Tsivgoulis G, Vemmos K, Papamichael C, Spengos K, Manios E, Stamatelopoulos K, Vassilopoulos D, Zakopoulos N. Common carotid artery intima-media thickness and the risk of stroke recurrence. Stroke. 2006; 37: 1913–1916.
Talelli P, Terzis G, Katsoulas G, Chrisanthopoulou A, Ellul J. Recurrent stroke: the role of common carotid artery intima media thickness. J Clin Neurosci. 2006; In press.

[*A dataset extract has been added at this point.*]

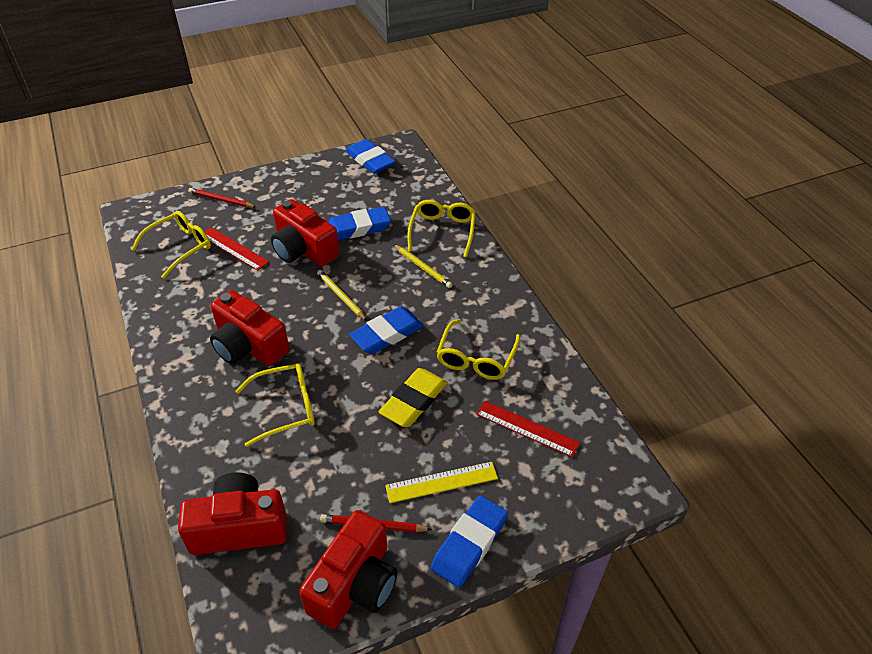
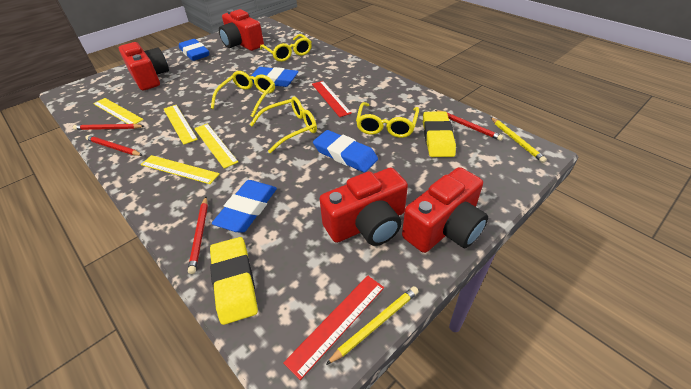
red pencil: [188,188,256,208] [320,514,432,532] = 2 -> [73,124,144,130] [85,135,143,156] [188,197,208,274] [435,110,503,141] = 4
yellow eraser: [379,368,448,427] = 1 -> [210,237,258,325] [423,111,456,157] = 2
yellow ruler: [385,462,498,503] = 1 -> [93,98,144,124] [141,155,220,184] [164,105,198,145] [194,123,238,169] = 4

Sarti C, Stegmayr B, Tolonen H, Mahonen M, Tuomilehto J, Asplund K. Are changes in mortality from stroke caused by changes in stroke event rates or case fatality? Results from the WHO MONICA Project. Stroke. 2003; 34: 1833–1840.
Ellul J, Talelli P, Terzis G, Chrysanthopoulou A, Gioldasis G, Papapetropoulos T. Is the common carotid artery intima-media thickness associated with functional outcome after acute ischaemic stroke. J Neurol Neurosurg Psychiatry. 2004; 75: 1197–1199.
Dhamoon MS, Sciacca RR, Rundek T, Sacco RL, Elkind MS. Recurrent stroke and cardiac risks after first ischemic stroke: the Northern Manhattan Study. Neurology. 2006; 66: 641–646.